(原文)
%%

占星术因其借由天象,能够预测人世间的事物,与天命王权息息相关。正统观的论述也围绕天命王权展开。对正统观有所论述者往往也对占星术有所关注。分析诸家在论述三国正统观时对占星术的处理,不仅可得见各家的主观意图、立场,而且能够认识占星术在不同时代的不同内涵。

占星术; 正统观; 《三国志》; 《三国演义》; 《汉晋春秋》

一、引言

正统之说,由来已久。前有欧氏之《正统论》,后有梁氏之《新史学》。诸家之论,自有依据,不甚相同,正统之论堪称文学、史学上又一聚讼。诸家在彼此立论批驳的过程中,面对不同的朝代更迭情况,给出了不同的定义,因此有正统、闰位、伪僭种种说法,各家又在此基础上条分缕析,展开论述。在历代正统争辩中,尤以三国时期正统之争、论家论述最多。诚如梁启超在其《新史学》中说:“自古正统之争,莫多于蜀魏问题。”[1]23陈寿《三国志》以魏为正统,习凿齿《汉晋春秋》则以蜀为正统,司马光《资治通鉴》以魏为正统,朱熹《通鉴纲目》又以蜀为正统,毛本《三国演义》以蜀汉为正统。以上所举仅是诸家论述中最有代表性的,无论是著者还是著作在中国文学、史学中地位突出,其对正统的论述具有代表性,对后世影响也最大。

占星术通过观察天象变化,对人世事物作出推测。“天”信仰观念的形成在中国商周时期已有之,其后历朝历代帝王都以天子自居,承“天命”而有天下,治理天下。《史记·张耳陈馀列传》:“汉王之入关,五星聚东井。东井者,秦分也,先至必霸”[2],汉之承天命,应天象而有天下。《汉书·郊祀志》谓:“帝王之事,莫大乎承天之序。”[3]因此,中国古代社会任一时期的统治者都要通过“天命”来证明其王朝统治的合理性、合法性和权威性。由此占星术的社会地位得以凸显,占星术不仅为历代官方所垄断,而且与社会政治的关系十分密切。国家一统时期,对于祥瑞的天象变化,统治者往往大肆宣扬,粉饰太平,以表明其统治的合理性;对于违常的天象则会作出积极的反思和预防。在易代之际,占星术则被郑重地加以利用,新起的政治势力运用天象来证明天命的转移,新的天命在己,在《三国志》中便有因天象而起事者,“正元二年正月,有彗星数十丈,西北竟天,起于吴、楚之分。俭、钦喜,以为己祥。遂矫太后诏,罪状大将军司马景王,移诸郡国,举兵反”[4]763。总之,占星术因对天象的观测而与天命王权政治息息相关。

基于占星术的上述特点,对正统观有所论述者,对占星术也会有所关注,对此作深入分析,既可以明晰作者在运用占星术时的主观意图,也可以看出占星术在中国文化中的蕴含与作用。

%%

(数据记录)
%%

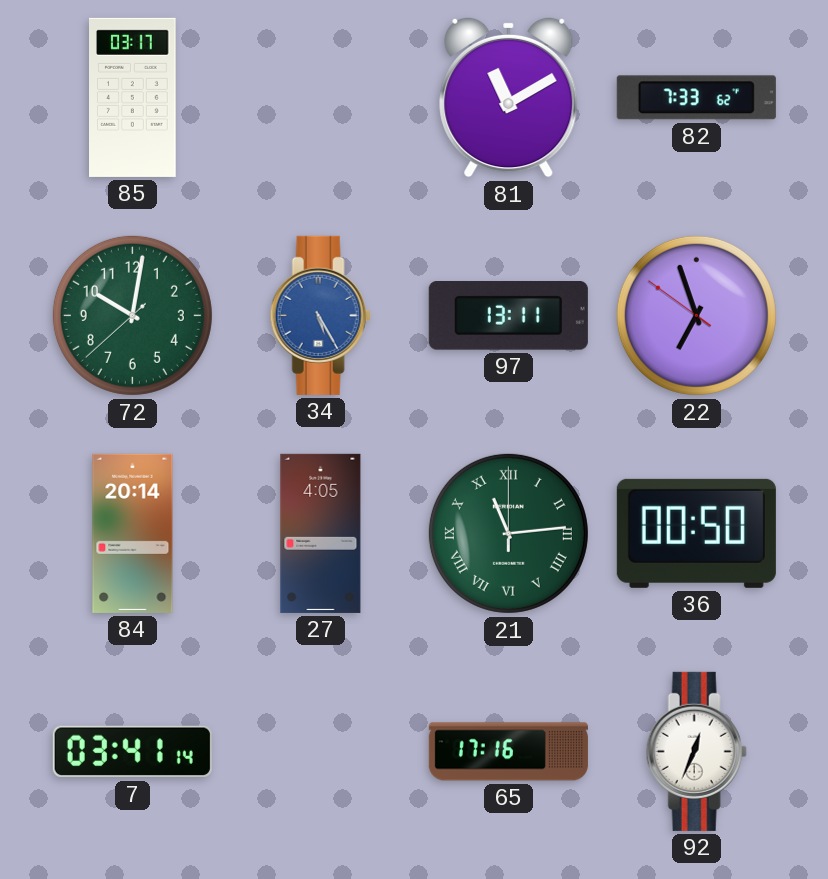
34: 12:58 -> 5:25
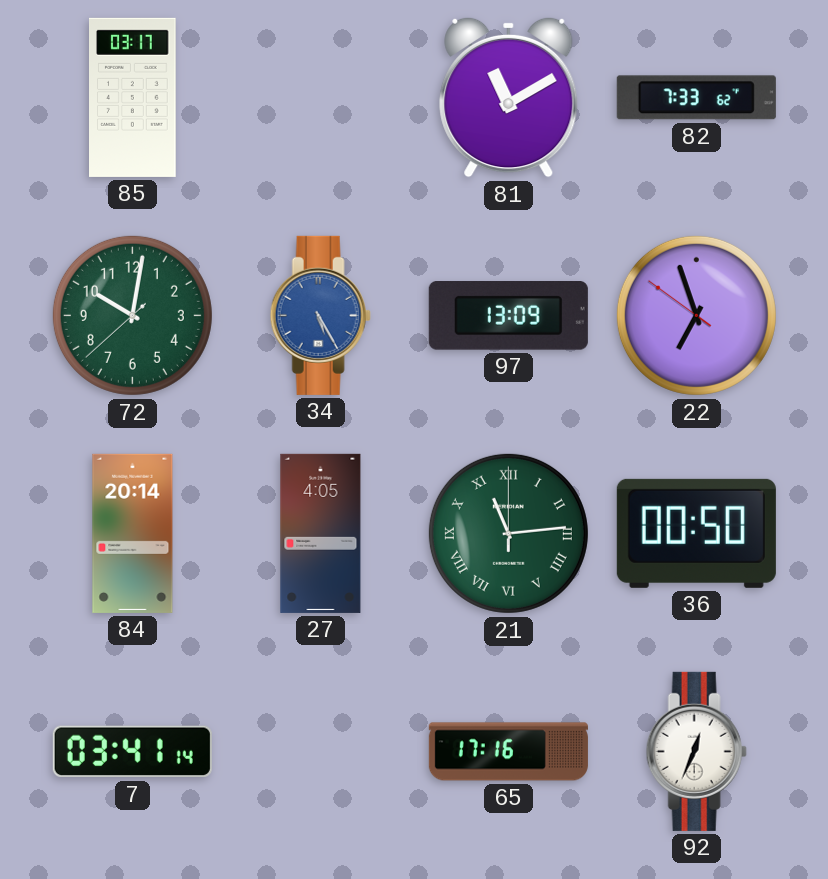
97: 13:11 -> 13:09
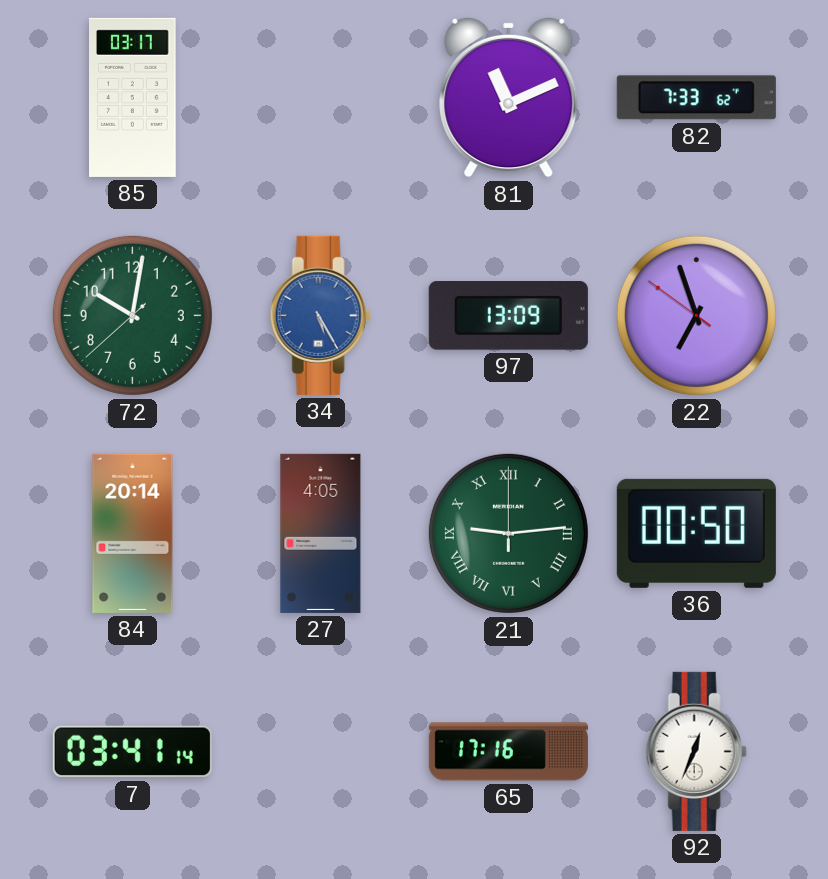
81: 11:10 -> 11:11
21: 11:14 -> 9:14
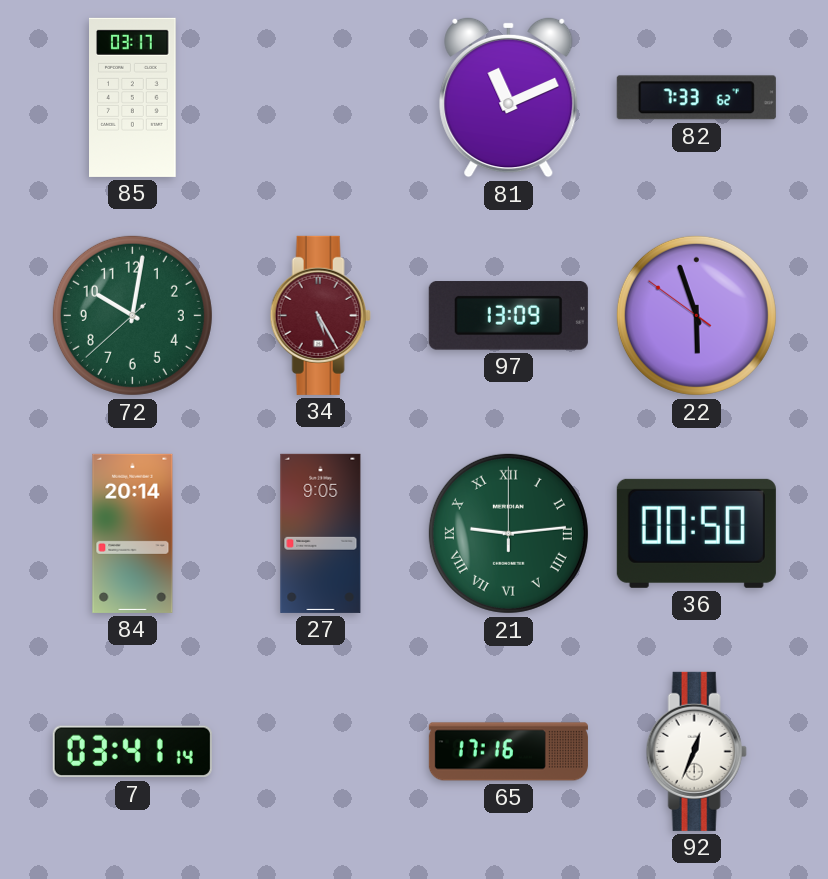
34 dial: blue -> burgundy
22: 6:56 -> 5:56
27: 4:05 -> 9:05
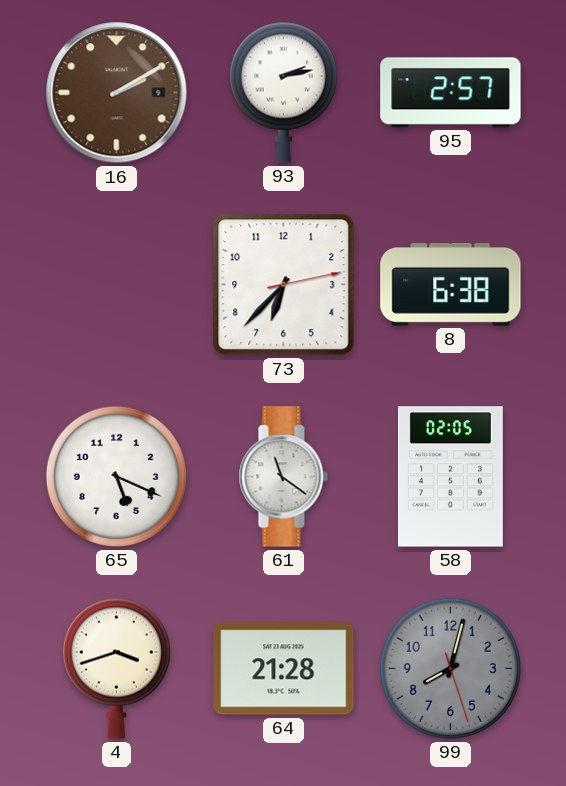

%%

(练习要求)
照录原文中从“占星术; 正统观; 《三国志》;”到“有代表性,对后世影响也最大。”这一段,把其中的“梁启超”替换成“梁任公”。 这些记录取自另一来源,与原文无关。

(本题答案)
占星术; 正统观; 《三国志》; 《三国演义》; 《汉晋春秋》

一、引言

正统之说,由来已久。前有欧氏之《正统论》,后有梁氏之《新史学》。诸家之论,自有依据,不甚相同,正统之论堪称文学、史学上又一聚讼。诸家在彼此立论批驳的过程中,面对不同的朝代更迭情况,给出了不同的定义,因此有正统、闰位、伪僭种种说法,各家又在此基础上条分缕析,展开论述。在历代正统争辩中,尤以三国时期正统之争、论家论述最多。诚如梁任公在其《新史学》中说:“自古正统之争,莫多于蜀魏问题。”[1]23陈寿《三国志》以魏为正统,习凿齿《汉晋春秋》则以蜀为正统,司马光《资治通鉴》以魏为正统,朱熹《通鉴纲目》又以蜀为正统,毛本《三国演义》以蜀汉为正统。以上所举仅是诸家论述中最有代表性的,无论是著者还是著作在中国文学、史学中地位突出,其对正统的论述具有代表性,对后世影响也最大。